Son tres breves alusiones al problema. No ofrecen un cuadro completo, pero bastan para demostrar una vez más el vínculo profundo y mutuamen­te enriquecedor entre ministerio y vida intuido por San Vicente y dado no como ocasión de dispersión, sino como elemento constructivo de la espiri­tualidad propia del apostolado.

La vida comunitaria

1. Para ser auténtica la comunidad religiosa, sobre todo cuando es de vida activa, ha de tender a la realización de una misión. El estar juntos, hacer vida común, compartir lo que uno es y tiene, no puede agotarse en el interior de la casa o de la comunidad religiosa, sino que debe lanzarse hacia fuera en impulso apostólico. Grande es la claridad de San Vicente en cuanto a este punto: Con un sentido que podemos llamar profético, quiso para su Congregación la vida comunitaria como «nota propia» (Cons­titución, n. 33), mas impulsada a realizar, con espíritu fraterno y apostó­lico, la misión a que nos llama una vocación común (Const., n. 31). No quiso la vida comunitaria del cenobita o del monje, consistente en vivir el evangelio junto a sus hermanos, lo que agota la fuerza espiritual de vivir unidos, pues tal es su vocación. El en cambio marcó nuestra vida comuni­taria con una clara tensión «ad extra»: La evangelización de los pobres.

2. Nuestra espiritualidad se hace efectiva cuando convierte nuestra vida comunitaria no funcionalmente en simple instrumento que nos lleva a estar y trabajar juntos de manera más eficaz y productiva, sino en un estar jun­tos empapado de las auténticas exigencias de la misión, de suerte que se transforme en un estímulo para el crecimiento tanto en la búsqueda de la vocación como de la perfección.

Las condiciones requeridas por San Vicente para que nuestra vida co­munitaria sea auténtica y fecunda, son principalmente éstas:

Hemos de hacer iglesia, reproduciendo las notas de la vida trinitaria en la vida de comunidad. Hacer iglesia es hacer que la comunidad llegue a ser el lugar de nuestra salvación y un testimonio, un «sacramento», de la presencia salvífica de la Iglesia en el mundo. La compararíamos a la asamblea litúrgica. Esta es signo de la Iglesia; en ella se manifiesta la rea­lidad sacramental del pueblo de Dios convocado en la fe y el amor; en ella recibe la salvación ese pueblo de Dios, de la que se hace testigo y prego­nero ante los demás.

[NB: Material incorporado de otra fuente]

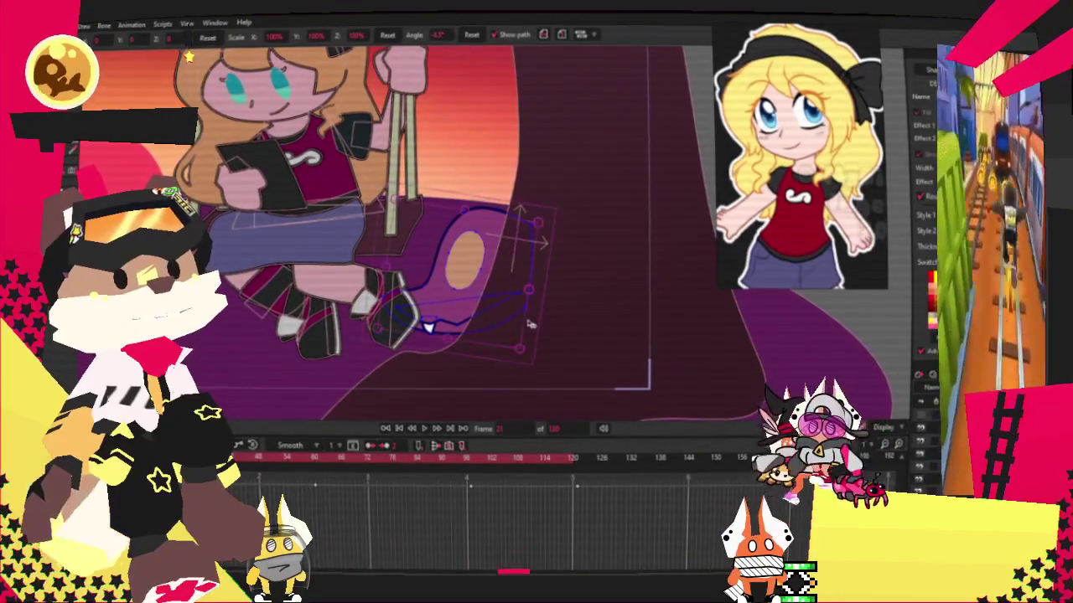
{"action": "left_click", "coordinate": [426, 432]}
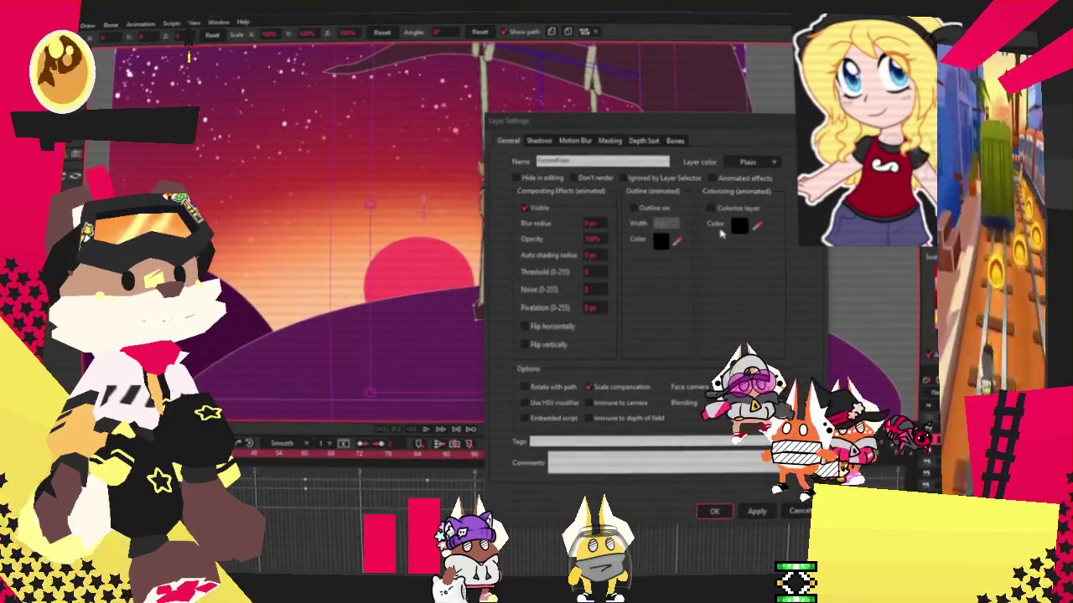
Browse the Layer Settings pages to the Shadows tab and move the dialog off the girl.
{"action": "left_click", "coordinate": [611, 140]}
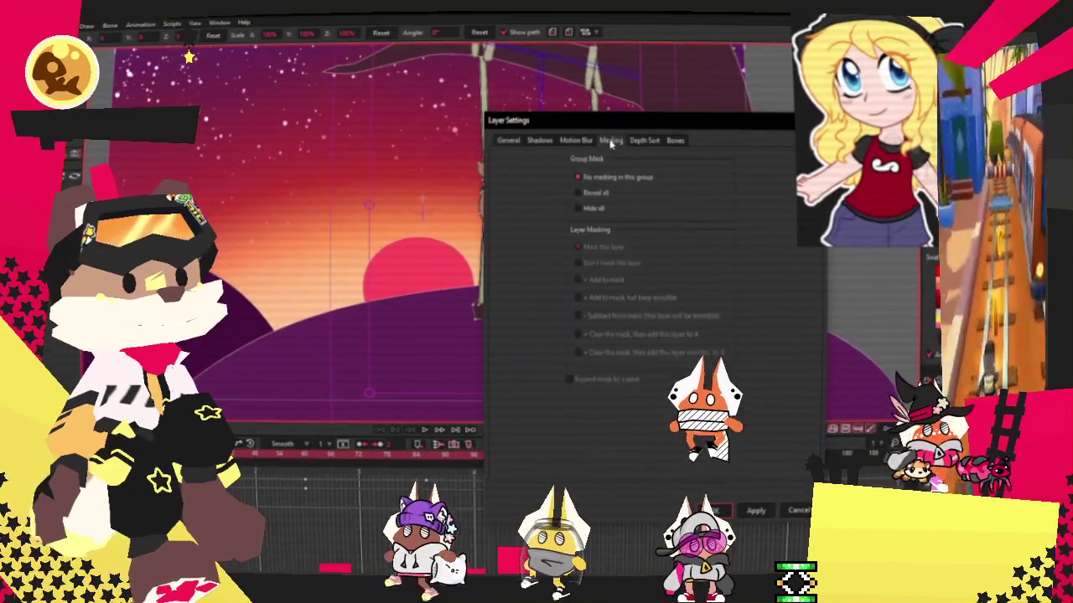
{"action": "left_click", "coordinate": [576, 140]}
{"action": "left_click", "coordinate": [644, 140]}
{"action": "left_click", "coordinate": [677, 141]}
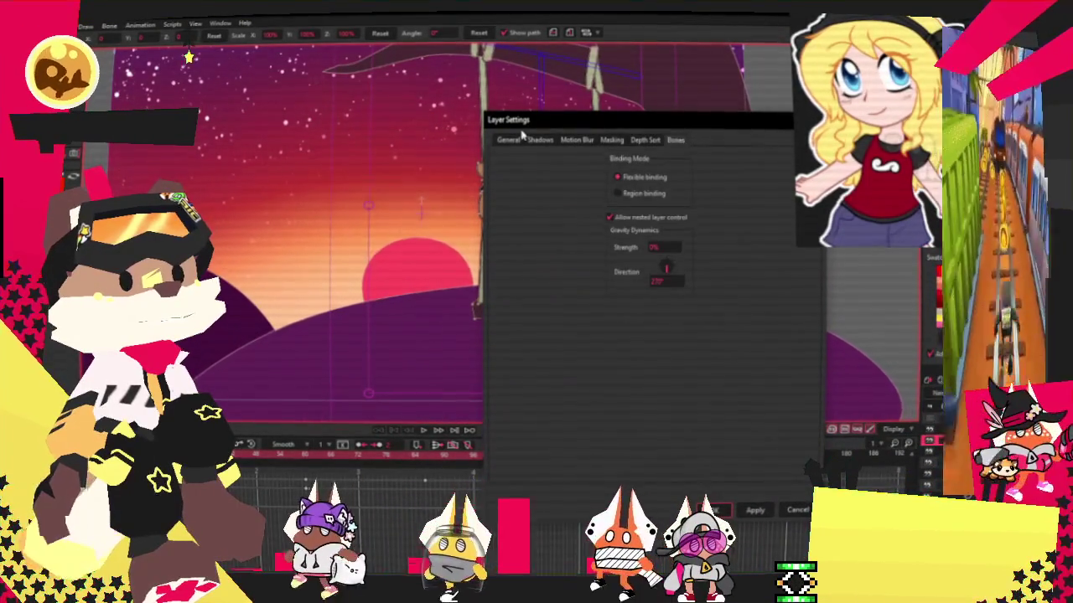
{"action": "left_click", "coordinate": [540, 140]}
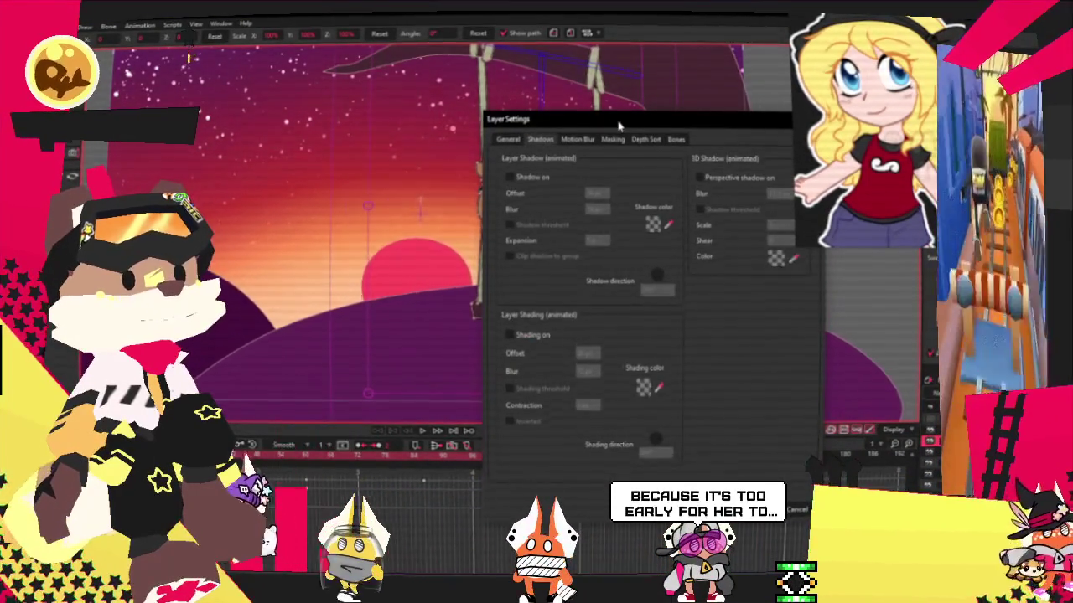
{"action": "left_click_drag", "start_coordinate": [608, 122], "coordinate": [482, 93]}
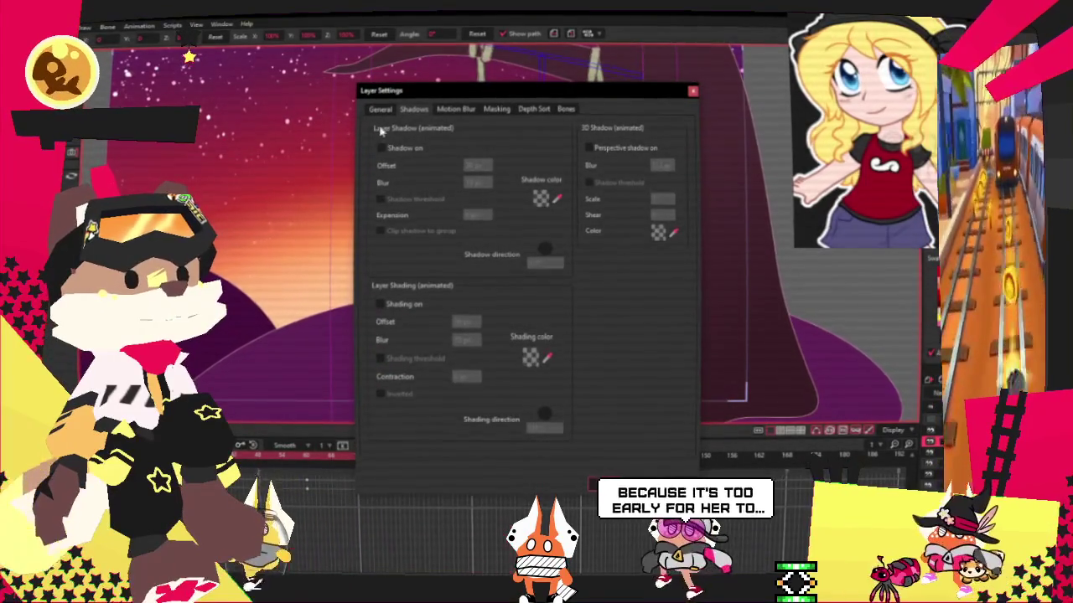
{"action": "left_click", "coordinate": [380, 148]}
{"action": "left_click_drag", "start_coordinate": [514, 94], "coordinate": [801, 90]}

Es lo que acontece en la comunidad religiosa: El vivir juntos, llamados y reunidos por la misma vocación y caridad apostólica, es signo de la unidad de salvación para nosotros y del anuncio que se hace a los demás, concepto que hallamos en el número 32 de las Constituciones.

Pero recordaría sobre todo la idea del número 33: «La vida comuni­taria es una característica («nota propria») de la Congregación desde sus orígenes y por voluntad expresa de San Vicente.» Recordemos el contrato de fundación que obligaba a los primeros misioneros a vivir juntos, y cuya aplicación era aquel salir juntos, dejando la llave al vecino, con el ruego de que echara un vistazo a la casa. Es una característica que sólo perma­nece tal si se traduce en una realidad ordinaria y continua. He ahí pues cómo reaflora, haciendo que cuaje y estimulando el ideal de la misión en cuanto que alimenta la vida comunitaria, y ésta favorece la maduración, el perfeccionamiento espiritual del individuo y de la comunidad. Misión, comu­nidad, individuos: Tres elementos y otros tantos grados según los cuales crece y se desarrolla el ideal de la evangelización. El signo de la comuni­dad que crece y se desarrolla será una forma de anuncio tan eficaz como la palabra y aún más. Las Constituciones hablan de hacer más incisiva la acción evangelizadora.

En la práctica se trata de coordinar aquellos aspectos que, de absoluti­zarse, llegan a crear tensiones entre una vida de comunidad formalista y mortificante y la acción apostólica que se convierte en fuga de un forma­lismo no formativo.

3. Para vivir de modo eficaz y constructivo bajo el aspecto espiritual, nuestra fraternidad, se nos dan algunos medios. Retornemos a las palabras mismas de San Vicente:

  • Nuestra vida común no consiste en vivir juntos de cualquier modo, sino «in morem carorum amicorum» (RC VIII, 2; Cons­tituciones, 37,1). Importa que sepamos vivir juntos, aun a nivel humano, para completarnos; que aprendamos a intercambiar el don de la herman­dad, de la amistad, del mutuo sostenimiento. Importa encontrar a alguiencon quien confiarse y alternar desinteresadamente, sentirse partícipes de su suerte, compartir sus momentos de alegría y de tristeza.
  • Amigos, sin embargo, que saben del «honorem invicem prevenientes» (RC VIII, 3); no un respeto, producto del distanciamiento y de la separa­ción, sino que fluya del encuentro, de la participación, que posibilite el cap­tar todos los valores del otro, la dignidad y la capacidad de aquel con quien se ha de vivir y trabajar.
  • En este encuentro amistoso y compartido sabremos asimismo evitar la pertinacia, la contienda, la pretensión de tener siempre razón (RC VIII, 9). Eso nos permitirá manifestar las propias razones y escuchar las ajenas cuando discrepan entre sí las visiones. No precisa llegar siempre a la una­nimidad. Sería ideal, mas a veces la diversidad enriquece también; y es cuando, aun discrepando, se aviene uno a colaborar sinceramente, superan­do las diferencias por el único ideal.
  • Un último rasgo, que ha de madurar y manifestarse en clima de espiritualidad auténtica: Respetar a los cohermanos y a la comunidad, no hablar mal ni señalar defectos, sino velar caritativamente lo encubierto si llega a ser preciso, evitando molestar a los individuos y a la comunidad (RC VIII, 9). Son detalles, matices del espíritu de caridad, que hacen tanto más estimable y enriquecedor el vivir juntos. Más que ser fruto de una buena educación y de la sensibilidad humana, brotan de la conciencia de formar una comunidad que es signo de la Iglesia y, en cuanto tal, evange­lizadora.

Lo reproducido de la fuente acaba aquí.